Rep. Katie Porter of Irvine was the first prominent Democrat to announce a bid for Feinstein’s seat last month, quickly followed by Schiff, of Burbank. Veteran Oakland Rep. Barbara Lee has told House colleagues that she plans to run and has started assembling a campaign team. Silicon Valley Rep. Ro Khanna has also said he is considering a run. No prominent Republican has announced plans to run for the office.
Along with Pelosi, Schiff on Thursday also announced the support of 20 additional current and former California members of Congress, including Ted Lieu of Torrance, Brad Sherman of Northridge, Eric Swalwell of Dublin and Henry Waxman of Los Angeles.
“I am honored to have earned the support of Speaker Pelosi and so many of my colleagues from the California delegation,” Schiff said. “Together, we’ve played an outsized role within the U.S. Congress in protecting our democracy and supporting working families, and I’m excited to continue that work as their partner in expanding healthcare, combating the climate crisis, and addressing homelessness.”
Thad Kousser, a political science professor at UC San Diego, said the endorsements are an early show of force and may be particularly effective since all of the major candidates or potential candidates all serve together in the House.
“Adam Schiff clearly wants to make himself the presumptive front-runner and send a signal to the few voters who are paying attention already, but also to donors, to other endorsers that he’s the train they should be hitching themselves to,” he said. “This wouldn’t carry so much weight if Katie Porter was a statewide officeholder, if Barbara Lee was a mayor. The fact they are all serving in the same body, in the same delegation, and all of these people know each other so well, this set of endorsements speaks volumes.”
Also, while Schiff is viewed as a team player, Porter has shown a willingness to confront Pelosi and other senior Democratic lawmakers, earning an image as an outsider and sometimes straining relationships with party leaders.
Porter clashed with the then-Speaker in 2021 over House Democrats’ traditions for doling out committee assignments after she lost a coveted spot on the House Financial Services panel.
Last year, she was part of a bipartisan group of lawmakers pushing to ban members of Congress from trading individual stocks, arguing the practice fed into a perception of insider trading and corruption. Pelosi was publicly cool on the proposal — arguing at one point, “we’re a free market economy” — before signaling some openness to the effort.

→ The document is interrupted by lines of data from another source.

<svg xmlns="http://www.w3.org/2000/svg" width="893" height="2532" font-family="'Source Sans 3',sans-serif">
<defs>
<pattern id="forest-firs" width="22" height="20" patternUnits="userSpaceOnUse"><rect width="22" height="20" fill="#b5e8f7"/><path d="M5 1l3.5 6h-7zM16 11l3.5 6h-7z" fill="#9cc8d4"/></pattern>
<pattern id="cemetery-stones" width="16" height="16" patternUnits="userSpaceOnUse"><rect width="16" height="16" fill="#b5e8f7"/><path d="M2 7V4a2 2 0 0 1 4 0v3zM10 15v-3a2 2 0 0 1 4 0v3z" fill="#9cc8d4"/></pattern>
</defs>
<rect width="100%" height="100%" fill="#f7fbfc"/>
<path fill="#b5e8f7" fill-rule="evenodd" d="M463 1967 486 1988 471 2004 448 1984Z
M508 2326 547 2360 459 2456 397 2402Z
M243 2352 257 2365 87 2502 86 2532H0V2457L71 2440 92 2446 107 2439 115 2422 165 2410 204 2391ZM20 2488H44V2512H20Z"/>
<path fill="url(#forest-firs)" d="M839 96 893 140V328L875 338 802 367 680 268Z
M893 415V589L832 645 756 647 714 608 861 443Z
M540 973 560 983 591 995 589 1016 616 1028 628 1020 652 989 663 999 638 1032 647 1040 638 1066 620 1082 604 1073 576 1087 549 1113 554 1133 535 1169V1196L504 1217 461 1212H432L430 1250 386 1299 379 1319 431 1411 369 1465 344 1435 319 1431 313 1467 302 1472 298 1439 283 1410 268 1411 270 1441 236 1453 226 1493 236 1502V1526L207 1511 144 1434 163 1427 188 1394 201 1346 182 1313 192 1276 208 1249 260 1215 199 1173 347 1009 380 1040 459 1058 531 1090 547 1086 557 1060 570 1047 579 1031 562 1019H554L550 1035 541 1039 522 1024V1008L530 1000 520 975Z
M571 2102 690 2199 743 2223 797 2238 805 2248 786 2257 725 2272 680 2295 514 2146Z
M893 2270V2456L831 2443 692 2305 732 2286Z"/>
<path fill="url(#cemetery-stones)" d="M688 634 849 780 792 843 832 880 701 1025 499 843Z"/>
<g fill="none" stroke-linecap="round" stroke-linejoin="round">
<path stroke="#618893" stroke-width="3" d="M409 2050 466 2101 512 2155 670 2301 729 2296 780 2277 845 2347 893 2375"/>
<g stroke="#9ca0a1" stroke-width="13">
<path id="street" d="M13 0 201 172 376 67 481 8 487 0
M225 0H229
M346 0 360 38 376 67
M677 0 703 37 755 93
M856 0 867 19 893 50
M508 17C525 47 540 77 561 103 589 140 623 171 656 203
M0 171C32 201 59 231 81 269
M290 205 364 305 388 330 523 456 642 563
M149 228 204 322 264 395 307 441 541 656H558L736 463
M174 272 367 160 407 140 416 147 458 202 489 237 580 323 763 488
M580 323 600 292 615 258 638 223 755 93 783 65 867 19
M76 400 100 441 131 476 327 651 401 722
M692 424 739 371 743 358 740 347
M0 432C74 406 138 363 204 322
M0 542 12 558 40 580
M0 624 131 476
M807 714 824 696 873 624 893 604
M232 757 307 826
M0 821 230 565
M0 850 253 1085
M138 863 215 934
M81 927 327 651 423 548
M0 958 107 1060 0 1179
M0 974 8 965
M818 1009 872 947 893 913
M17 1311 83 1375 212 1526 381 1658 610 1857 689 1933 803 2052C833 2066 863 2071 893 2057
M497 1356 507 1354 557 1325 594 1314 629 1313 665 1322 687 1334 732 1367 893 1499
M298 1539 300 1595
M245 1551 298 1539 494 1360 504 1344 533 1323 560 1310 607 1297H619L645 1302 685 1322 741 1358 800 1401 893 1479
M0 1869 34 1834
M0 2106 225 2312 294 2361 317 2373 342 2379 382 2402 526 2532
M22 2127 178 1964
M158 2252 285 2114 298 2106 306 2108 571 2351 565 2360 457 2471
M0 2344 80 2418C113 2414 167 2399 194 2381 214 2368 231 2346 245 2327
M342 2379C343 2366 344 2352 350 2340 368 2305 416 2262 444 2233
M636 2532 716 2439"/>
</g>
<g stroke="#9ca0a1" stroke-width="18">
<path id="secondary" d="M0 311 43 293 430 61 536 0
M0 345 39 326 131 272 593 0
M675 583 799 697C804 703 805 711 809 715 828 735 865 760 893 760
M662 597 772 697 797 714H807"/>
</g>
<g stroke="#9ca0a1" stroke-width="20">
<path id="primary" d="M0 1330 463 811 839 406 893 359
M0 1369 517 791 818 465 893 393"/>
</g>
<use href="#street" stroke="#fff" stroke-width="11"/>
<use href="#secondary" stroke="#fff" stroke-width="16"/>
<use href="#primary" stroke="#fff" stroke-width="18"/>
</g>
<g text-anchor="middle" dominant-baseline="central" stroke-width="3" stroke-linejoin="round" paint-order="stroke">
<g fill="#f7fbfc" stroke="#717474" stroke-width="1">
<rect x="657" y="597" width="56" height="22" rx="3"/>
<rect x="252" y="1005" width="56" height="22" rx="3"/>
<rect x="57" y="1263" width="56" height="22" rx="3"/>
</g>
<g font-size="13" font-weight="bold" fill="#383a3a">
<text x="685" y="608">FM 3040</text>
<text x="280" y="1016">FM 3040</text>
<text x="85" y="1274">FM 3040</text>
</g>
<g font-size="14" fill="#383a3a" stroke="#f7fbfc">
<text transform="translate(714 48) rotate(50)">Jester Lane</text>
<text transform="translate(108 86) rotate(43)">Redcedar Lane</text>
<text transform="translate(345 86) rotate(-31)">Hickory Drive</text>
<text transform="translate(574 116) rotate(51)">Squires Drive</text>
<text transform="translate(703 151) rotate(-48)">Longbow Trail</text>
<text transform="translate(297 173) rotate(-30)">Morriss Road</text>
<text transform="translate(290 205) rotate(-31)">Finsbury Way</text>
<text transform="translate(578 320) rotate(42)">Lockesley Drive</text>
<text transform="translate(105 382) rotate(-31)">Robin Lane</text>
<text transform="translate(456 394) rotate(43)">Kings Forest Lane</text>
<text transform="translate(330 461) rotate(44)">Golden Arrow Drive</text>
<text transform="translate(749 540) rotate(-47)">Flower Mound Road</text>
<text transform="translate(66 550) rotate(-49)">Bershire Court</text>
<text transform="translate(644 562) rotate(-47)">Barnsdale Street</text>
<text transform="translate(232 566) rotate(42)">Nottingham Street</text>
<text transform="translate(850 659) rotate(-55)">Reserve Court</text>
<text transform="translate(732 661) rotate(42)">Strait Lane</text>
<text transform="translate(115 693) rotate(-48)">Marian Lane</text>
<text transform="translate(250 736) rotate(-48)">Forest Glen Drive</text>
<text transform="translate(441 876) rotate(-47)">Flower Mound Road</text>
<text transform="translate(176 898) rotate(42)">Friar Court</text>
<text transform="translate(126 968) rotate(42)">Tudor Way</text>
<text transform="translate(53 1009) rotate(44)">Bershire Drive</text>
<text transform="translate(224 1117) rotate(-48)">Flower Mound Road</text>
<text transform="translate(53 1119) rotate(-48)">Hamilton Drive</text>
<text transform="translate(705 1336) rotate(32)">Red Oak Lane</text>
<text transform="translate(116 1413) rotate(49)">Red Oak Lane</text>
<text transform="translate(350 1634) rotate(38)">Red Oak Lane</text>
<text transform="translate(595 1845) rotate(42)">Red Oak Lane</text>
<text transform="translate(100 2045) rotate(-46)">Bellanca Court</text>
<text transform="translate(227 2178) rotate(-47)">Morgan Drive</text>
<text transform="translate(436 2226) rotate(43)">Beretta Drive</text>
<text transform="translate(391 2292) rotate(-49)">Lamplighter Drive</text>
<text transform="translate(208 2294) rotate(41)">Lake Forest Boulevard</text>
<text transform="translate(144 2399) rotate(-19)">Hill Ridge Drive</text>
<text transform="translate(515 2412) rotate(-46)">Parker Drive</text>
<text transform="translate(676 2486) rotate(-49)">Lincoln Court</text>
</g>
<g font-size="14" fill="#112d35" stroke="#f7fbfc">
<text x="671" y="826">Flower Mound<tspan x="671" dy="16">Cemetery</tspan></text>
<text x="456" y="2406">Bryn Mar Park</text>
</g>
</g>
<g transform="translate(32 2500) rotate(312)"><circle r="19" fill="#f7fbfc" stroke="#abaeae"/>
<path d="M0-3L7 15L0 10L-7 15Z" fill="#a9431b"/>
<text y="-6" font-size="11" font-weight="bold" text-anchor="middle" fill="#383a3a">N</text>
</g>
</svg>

“Democratic Leader Nancy Pelosi was wrong. I’m glad that she’s changed her mind. I think that’s a marker of leadership,” Porter said on MSNBC. “But the reality is, I am always willing to stand up to the leaders of both parties, including my own party, and I’m really gratified here that she is changing her mind.”
The legislation never came to the House floor for a vote.
“I’m very disappointed — and angry, frankly — that the Democratic party didn’t pass a congressional ban on stock trading. I think it’s inexcusable,” Porter told The Times last fall.
Her campaign did not respond to a request for comment about the endorsements.
Times staff writer Melanie Mason contributed to this report.